* Reading passage *
3. Result and discussions

3.1. X-ray powder

X-ray diffraction patterns, depicted in Fig. 1, corresponding to Li2M(WO4)2 for cobalt, nickel, and copper, respectively, show that the samples are single phase. Indeed, all the peaks can be indexed in the unique triclinic unit cell and the P[1 with combining macron] space group. The crystal structures of Li2M(WO4) (M = Ni, Co and Cu) materials were refined using Rietveld method. The obtained results of the Rietveld refinement are summarized in Table 2. The obtained results are in good agreement with the data reported in the literature.14 The XRD patterns of Li2Co(WO4)2 and Li2Ni(WO4)2 are very similar, suggesting that the two compounds are isostructural. It is worth pointing out that the main difference between the structures of Li2M(WO4)2 (M = Co or Ni) and Li2Cu(WO4)2 is the relative positions of the atoms and the symmetry elements. This seems to be due, most likely, to the strong Jahn–Teller effect found in the CuO6 octahedra in which an important elongation is produced.14
image file: c8ra10306b-f1.tif
Fig. 1 Powder X-ray diffraction pattern and Rietveld refinement of Li2M(WO4)2 (M = Co, Ni and Cu).
Table 2 System, space group and the unit cell parameter of Li2M(WO4)2 (M = Co, Ni and Cu)

* Short exercise 1 *
Reproduce the X-ray powder diffraction passage word for word.

* Given information *
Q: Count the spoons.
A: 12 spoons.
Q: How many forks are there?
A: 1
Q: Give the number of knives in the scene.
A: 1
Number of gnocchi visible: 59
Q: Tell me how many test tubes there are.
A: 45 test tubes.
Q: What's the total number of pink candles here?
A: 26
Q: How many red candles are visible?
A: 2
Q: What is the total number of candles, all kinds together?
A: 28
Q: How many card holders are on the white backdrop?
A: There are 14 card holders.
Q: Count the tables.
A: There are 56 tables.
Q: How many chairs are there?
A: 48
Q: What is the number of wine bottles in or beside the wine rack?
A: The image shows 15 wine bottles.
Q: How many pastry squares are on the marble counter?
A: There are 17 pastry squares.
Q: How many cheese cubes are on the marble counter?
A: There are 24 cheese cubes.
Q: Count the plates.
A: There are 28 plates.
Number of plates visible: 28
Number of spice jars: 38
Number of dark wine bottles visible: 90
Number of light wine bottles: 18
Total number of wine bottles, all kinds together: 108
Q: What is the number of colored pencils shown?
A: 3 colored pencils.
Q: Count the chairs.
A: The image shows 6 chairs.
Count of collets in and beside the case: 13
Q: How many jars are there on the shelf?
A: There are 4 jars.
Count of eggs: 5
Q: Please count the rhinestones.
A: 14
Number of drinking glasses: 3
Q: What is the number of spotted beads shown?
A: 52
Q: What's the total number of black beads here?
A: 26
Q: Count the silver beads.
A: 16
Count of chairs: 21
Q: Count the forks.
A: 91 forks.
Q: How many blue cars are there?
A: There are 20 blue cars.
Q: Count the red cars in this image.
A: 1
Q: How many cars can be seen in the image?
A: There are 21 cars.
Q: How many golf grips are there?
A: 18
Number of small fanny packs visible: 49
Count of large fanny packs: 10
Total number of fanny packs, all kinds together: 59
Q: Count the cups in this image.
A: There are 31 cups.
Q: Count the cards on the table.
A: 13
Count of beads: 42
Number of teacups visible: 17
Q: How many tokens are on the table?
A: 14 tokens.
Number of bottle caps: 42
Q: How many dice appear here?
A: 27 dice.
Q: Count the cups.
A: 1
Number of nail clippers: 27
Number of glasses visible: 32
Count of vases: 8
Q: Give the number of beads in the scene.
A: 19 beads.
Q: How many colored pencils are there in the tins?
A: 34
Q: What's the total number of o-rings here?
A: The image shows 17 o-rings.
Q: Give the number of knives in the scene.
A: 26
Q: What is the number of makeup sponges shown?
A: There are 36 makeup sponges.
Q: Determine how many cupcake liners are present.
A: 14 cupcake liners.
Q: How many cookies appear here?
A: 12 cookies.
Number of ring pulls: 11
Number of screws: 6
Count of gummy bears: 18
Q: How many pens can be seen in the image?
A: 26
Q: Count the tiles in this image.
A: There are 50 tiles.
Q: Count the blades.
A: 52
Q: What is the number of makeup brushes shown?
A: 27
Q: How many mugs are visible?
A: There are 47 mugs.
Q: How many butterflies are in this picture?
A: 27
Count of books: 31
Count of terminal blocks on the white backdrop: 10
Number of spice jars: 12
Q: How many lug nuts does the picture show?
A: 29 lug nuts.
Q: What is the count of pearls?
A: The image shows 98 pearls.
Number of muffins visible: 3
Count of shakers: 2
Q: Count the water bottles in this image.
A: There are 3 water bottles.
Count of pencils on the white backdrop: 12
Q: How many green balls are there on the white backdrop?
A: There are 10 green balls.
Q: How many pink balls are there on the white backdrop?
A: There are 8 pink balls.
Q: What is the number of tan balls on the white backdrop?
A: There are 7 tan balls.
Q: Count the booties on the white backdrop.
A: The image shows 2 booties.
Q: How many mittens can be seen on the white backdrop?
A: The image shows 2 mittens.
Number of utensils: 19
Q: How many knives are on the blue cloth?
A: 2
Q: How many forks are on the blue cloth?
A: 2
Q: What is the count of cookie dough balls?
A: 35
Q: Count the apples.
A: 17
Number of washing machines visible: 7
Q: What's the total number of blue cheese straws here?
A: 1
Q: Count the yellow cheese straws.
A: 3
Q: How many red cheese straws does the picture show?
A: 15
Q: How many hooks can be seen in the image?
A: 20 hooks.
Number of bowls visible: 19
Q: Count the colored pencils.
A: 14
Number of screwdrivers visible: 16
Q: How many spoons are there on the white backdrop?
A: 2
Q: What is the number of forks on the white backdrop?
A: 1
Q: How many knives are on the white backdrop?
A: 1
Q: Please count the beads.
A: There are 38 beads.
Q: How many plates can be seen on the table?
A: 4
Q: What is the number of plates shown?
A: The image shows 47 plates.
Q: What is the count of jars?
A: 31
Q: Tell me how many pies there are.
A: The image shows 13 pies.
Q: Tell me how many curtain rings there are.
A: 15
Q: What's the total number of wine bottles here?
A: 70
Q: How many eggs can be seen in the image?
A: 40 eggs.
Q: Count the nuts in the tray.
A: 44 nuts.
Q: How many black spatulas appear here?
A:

* Short exercise 2 *
In the listing, rewrite the lines from the one holding "Q: How many eggs can be seen in the image?" through the end of the listing, inclusive, replacing "tray" with "dish" and leaving everything else unchanged. Return only those lines.

* Written answer 1 *
3. Result and discussions

3.1. X-ray powder

X-ray diffraction patterns, depicted in Fig. 1, corresponding to Li2M(WO4)2 for cobalt, nickel, and copper, respectively, show that the samples are single phase. Indeed, all the peaks can be indexed in the unique triclinic unit cell and the P[1 with combining macron] space group. The crystal structures of Li2M(WO4) (M = Ni, Co and Cu) materials were refined using Rietveld method. The obtained results of the Rietveld refinement are summarized in Table 2. The obtained results are in good agreement with the data reported in the literature.14 The XRD patterns of Li2Co(WO4)2 and Li2Ni(WO4)2 are very similar, suggesting that the two compounds are isostructural. It is worth pointing out that the main difference between the structures of Li2M(WO4)2 (M = Co or Ni) and Li2Cu(WO4)2 is the relative positions of the atoms and the symmetry elements. This seems to be due, most likely, to the strong Jahn–Teller effect found in the CuO6 octahedra in which an important elongation is produced.14
image file: c8ra10306b-f1.tif
Fig. 1 Powder X-ray diffraction pattern and Rietveld refinement of Li2M(WO4)2 (M = Co, Ni and Cu).
Table 2 System, space group and the unit cell parameter of Li2M(WO4)2 (M = Co, Ni and Cu)

* Written answer 2 *
Q: How many eggs can be seen in the image?
A: 40 eggs.
Q: Count the nuts in the dish.
A: 44 nuts.
Q: How many black spatulas appear here?
A:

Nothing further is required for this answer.